Nicky Hernandez

Personal information
- Full name: Dominick Gilbert Hernandez
- Date of birth: September 21, 1998 (age 27)
- Place of birth: Dallas, Texas, United States
- Height: 5 ft 10 in (1.79 m)
- Position: Midfielder

Team information
- Current team: San Antonio FC
- Number: 8

Youth career
- 0000–2017: Dallas Texans

College career
- Years: Team / Apps / (Gls)
- 2017–2019: SMU Mustangs / 48 / (8)

Senior career*
- Years: Team / Apps / (Gls)
- 2018: Texas United / 9 / (2)
- 2019: Denton Diablos / 8 / (4)
- 2020: FC Harrington
- 2020–2021: North Texas SC / 32 / (6)
- 2021–2022: FC Dallas / 0 / (0)
- 2022: → San Antonio FC (loan) / 23 / (2)
- 2023–2024: New Mexico United / 47 / (5)
- 2025–: San Antonio FC / 28 / (2)

= Nicky Hernandez =

American soccer player (born 1998)

Dominick "Nicky" Gilbert Hernandez (born September 21, 1998) is an American professional soccer player who currently plays for San Antonio FC in the USL Championship.

==Playing career==
===Youth, college and amateur===
Hernandez was part of the USSDA academy side Dallas Texans until 2017, when he went to play college soccer at Southern Methodist University. Hernandez played three seasons with the Mustangs between 2017 and 2019, making 48 appearances, scoring 8 goals and tallying 9 assists. Hernandez was named AAC All-Tournament Team in 2019 and All-SMU Tournament Team in 2018.
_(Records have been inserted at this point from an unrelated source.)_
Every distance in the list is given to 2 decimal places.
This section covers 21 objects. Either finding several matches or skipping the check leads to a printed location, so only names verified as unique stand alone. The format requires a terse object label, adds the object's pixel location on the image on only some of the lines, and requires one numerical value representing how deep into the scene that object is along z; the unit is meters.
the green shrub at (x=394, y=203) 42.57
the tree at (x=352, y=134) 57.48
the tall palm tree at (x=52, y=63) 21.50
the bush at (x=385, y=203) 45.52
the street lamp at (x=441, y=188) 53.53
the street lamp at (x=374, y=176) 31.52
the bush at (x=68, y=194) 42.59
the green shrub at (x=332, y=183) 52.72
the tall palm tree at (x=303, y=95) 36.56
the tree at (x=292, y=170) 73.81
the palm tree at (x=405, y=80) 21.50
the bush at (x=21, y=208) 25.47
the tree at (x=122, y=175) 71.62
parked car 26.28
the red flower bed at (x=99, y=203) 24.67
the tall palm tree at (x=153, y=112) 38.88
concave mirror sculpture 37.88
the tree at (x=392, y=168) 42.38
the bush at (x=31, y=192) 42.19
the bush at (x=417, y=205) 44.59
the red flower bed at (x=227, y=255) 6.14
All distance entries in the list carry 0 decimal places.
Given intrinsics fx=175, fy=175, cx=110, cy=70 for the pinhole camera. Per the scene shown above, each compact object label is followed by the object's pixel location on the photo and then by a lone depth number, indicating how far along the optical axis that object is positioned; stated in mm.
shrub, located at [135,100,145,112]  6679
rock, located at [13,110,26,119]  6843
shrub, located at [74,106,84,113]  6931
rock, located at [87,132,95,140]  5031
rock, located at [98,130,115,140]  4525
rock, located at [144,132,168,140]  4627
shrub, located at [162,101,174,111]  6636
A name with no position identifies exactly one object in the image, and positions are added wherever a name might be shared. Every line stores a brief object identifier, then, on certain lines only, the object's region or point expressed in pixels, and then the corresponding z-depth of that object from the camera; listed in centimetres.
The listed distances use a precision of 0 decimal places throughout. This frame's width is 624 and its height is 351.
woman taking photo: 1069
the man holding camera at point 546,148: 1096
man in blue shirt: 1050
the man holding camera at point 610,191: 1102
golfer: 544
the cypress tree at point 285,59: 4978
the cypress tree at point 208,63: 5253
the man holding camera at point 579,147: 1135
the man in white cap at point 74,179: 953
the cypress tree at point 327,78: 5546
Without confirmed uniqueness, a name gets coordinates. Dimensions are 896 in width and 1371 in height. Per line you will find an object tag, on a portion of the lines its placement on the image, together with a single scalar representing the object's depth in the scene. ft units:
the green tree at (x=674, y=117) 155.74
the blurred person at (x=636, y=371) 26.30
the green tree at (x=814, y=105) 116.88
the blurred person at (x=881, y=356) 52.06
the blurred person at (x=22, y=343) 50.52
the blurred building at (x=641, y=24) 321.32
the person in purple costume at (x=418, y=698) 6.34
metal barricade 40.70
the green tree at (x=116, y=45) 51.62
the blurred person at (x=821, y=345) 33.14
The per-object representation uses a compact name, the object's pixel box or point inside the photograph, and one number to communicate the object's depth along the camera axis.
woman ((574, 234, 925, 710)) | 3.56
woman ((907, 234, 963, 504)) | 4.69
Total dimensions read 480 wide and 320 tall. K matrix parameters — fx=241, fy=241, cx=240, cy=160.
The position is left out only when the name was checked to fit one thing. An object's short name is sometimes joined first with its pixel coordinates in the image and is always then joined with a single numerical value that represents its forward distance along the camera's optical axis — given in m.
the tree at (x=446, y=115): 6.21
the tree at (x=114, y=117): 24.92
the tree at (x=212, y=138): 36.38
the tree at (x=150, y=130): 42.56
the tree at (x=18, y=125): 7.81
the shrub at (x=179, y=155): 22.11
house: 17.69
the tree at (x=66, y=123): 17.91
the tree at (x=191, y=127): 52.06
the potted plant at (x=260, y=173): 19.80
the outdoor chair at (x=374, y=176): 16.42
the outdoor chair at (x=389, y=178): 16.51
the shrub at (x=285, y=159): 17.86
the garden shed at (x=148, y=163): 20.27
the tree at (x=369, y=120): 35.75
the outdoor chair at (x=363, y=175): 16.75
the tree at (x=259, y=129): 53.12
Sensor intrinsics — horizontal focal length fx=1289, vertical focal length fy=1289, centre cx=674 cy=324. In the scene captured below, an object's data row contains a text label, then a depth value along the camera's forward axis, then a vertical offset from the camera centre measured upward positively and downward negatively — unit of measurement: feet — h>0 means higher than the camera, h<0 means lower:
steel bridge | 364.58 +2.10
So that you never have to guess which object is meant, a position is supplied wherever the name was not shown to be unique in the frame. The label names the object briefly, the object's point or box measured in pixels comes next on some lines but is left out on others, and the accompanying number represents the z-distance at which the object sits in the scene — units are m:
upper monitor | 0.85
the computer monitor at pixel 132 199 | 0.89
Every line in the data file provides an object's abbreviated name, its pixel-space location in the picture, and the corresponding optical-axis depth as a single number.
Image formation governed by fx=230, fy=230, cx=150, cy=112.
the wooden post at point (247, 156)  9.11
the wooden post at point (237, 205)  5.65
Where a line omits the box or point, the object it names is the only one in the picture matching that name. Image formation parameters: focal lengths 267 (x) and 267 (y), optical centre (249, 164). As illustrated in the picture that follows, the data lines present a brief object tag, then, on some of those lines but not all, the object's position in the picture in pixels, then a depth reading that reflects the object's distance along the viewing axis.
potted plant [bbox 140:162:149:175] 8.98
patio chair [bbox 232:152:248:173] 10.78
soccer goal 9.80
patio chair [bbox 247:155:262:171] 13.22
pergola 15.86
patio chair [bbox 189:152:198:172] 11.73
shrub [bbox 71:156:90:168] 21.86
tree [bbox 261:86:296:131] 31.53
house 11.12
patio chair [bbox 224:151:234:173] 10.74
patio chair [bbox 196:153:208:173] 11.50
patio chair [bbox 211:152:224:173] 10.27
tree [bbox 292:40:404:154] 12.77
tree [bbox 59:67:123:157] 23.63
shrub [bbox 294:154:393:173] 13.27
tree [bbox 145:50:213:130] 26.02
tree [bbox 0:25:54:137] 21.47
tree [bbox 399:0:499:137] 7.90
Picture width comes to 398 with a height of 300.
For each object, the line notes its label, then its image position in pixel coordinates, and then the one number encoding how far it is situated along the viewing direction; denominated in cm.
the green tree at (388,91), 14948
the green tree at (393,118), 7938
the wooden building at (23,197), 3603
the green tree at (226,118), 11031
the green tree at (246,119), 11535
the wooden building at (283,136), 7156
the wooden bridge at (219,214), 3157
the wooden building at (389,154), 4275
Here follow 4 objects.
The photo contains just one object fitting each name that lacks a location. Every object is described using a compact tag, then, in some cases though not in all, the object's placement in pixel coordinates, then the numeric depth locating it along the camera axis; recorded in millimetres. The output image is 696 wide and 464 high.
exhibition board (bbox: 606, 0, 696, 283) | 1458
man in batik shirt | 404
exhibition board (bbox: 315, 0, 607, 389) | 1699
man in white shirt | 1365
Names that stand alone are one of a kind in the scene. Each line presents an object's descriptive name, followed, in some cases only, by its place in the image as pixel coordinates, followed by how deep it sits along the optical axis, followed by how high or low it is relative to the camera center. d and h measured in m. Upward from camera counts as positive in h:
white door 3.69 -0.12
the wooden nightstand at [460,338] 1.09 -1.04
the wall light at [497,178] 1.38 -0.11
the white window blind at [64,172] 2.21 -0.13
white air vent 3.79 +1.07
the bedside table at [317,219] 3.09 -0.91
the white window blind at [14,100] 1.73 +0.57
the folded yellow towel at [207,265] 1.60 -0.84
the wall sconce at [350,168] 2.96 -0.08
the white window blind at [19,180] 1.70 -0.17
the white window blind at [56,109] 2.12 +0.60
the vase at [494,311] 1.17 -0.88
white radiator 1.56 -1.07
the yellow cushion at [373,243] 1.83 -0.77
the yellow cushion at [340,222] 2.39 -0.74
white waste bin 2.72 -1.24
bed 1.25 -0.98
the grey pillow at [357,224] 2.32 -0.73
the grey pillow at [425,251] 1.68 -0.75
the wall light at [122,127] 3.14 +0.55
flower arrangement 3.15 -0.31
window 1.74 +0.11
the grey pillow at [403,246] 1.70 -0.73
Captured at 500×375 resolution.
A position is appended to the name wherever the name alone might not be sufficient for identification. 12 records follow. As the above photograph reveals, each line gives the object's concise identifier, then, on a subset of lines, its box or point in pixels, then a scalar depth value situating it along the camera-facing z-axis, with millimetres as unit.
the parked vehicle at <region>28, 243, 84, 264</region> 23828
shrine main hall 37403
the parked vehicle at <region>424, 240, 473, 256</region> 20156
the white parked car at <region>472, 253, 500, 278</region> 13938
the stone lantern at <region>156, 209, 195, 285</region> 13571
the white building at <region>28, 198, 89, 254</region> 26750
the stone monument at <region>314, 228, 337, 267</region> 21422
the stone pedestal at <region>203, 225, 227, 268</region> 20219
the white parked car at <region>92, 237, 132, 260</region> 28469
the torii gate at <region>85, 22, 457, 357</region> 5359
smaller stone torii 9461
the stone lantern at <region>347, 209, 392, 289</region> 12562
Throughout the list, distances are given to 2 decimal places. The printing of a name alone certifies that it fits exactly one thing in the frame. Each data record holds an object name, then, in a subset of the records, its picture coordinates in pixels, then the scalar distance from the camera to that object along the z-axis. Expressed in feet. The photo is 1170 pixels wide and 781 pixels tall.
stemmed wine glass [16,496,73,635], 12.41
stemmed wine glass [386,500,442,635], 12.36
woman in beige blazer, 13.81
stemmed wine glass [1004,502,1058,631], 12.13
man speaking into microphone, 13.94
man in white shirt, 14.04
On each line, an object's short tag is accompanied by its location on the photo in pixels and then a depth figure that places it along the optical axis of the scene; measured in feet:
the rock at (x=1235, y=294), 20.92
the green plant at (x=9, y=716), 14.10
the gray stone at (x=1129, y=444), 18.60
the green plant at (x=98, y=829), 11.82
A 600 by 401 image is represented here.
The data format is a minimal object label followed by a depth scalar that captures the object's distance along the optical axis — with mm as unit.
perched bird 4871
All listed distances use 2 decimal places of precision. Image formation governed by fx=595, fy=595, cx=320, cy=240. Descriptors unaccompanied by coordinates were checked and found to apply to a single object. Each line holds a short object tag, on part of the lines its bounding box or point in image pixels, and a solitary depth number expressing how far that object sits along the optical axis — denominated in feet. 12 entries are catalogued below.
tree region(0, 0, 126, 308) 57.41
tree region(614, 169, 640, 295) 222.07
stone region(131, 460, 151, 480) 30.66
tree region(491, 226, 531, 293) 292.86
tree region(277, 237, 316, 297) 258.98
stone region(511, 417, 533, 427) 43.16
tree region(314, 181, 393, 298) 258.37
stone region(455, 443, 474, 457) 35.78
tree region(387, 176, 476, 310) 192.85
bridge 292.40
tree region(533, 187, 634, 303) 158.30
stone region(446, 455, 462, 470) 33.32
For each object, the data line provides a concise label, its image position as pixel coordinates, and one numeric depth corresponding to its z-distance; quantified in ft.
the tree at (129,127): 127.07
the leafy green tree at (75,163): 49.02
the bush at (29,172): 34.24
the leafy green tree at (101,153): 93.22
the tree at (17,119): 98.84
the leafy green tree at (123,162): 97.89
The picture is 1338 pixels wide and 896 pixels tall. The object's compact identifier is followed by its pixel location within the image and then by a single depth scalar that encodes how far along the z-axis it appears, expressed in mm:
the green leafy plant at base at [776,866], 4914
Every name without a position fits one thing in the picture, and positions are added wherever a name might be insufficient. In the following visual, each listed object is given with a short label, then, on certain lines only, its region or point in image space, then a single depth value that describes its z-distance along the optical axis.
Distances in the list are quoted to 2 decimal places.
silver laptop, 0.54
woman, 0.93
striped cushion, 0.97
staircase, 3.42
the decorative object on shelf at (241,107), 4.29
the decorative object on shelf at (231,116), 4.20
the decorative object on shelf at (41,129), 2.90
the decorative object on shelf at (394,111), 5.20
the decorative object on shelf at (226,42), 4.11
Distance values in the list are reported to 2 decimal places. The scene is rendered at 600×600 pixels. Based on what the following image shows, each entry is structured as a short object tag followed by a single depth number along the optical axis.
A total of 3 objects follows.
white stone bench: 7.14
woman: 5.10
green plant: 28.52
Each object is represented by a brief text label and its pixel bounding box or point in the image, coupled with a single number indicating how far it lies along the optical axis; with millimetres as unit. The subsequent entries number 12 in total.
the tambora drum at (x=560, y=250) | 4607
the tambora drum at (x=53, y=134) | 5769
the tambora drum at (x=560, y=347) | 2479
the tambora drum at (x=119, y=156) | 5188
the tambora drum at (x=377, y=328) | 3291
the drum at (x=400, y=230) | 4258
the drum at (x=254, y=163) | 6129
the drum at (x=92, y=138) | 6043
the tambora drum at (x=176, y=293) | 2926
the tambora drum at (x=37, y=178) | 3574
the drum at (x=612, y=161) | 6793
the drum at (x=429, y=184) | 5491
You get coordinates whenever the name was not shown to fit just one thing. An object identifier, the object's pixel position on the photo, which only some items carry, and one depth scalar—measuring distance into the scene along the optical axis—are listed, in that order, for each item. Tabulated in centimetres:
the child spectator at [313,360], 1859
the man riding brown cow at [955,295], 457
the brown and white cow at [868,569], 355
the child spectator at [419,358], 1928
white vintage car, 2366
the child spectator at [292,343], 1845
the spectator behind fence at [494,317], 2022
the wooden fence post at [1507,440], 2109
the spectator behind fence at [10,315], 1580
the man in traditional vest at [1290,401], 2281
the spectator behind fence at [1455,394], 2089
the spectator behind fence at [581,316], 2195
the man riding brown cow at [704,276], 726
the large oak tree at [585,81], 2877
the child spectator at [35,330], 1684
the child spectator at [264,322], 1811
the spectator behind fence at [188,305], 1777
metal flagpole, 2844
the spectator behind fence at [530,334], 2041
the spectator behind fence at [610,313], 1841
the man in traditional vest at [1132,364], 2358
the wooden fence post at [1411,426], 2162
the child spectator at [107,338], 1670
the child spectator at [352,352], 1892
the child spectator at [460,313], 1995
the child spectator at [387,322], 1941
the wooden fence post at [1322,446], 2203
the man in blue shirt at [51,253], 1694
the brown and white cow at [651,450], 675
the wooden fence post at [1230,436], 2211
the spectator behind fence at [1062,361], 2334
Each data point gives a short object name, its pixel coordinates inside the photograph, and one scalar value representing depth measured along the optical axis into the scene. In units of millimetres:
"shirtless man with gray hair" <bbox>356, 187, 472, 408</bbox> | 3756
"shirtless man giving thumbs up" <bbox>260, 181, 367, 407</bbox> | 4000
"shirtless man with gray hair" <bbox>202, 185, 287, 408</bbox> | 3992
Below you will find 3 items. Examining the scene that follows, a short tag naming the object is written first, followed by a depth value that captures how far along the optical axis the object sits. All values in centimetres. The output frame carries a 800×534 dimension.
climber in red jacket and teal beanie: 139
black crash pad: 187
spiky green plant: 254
While at college, Hernandez played with USL PDL side Texas United during their 2018 season, scoring 2 goals and tallying 3 assists in 9 regular season appearances. During his 2019 season, Hernandez played with NPSL side Denton Diablos FC.

Hernandez played in the United Premier Soccer League for FC Harrington during the Spring 2020 season.

===North Texas SC===
On September 12, 2020, Hernandez left college early to sign a professional contract with North Texas SC, the USL League One affiliate of MLS side FC Dallas. He made his debut the same day, starting in a 2–0 win over FC Tucson.

On January 21, 2021, FC Dallas selected Hernandez 15th overall in the 2021 MLS SuperDraft.

===FC Dallas===
On March 23, 2021, Hernandez officially signed for MLS side FC Dallas. Following the 2022 season, his contract option was declined by Dallas.

===New Mexico United===
On July 25, 2023, Hernandez signed a deal with USL Championship side New Mexico United for the remainder of their 2023 season.

===San Antonio FC===
Hernandez returned to San Antonio FC on a permanent contract on December 20, 2024.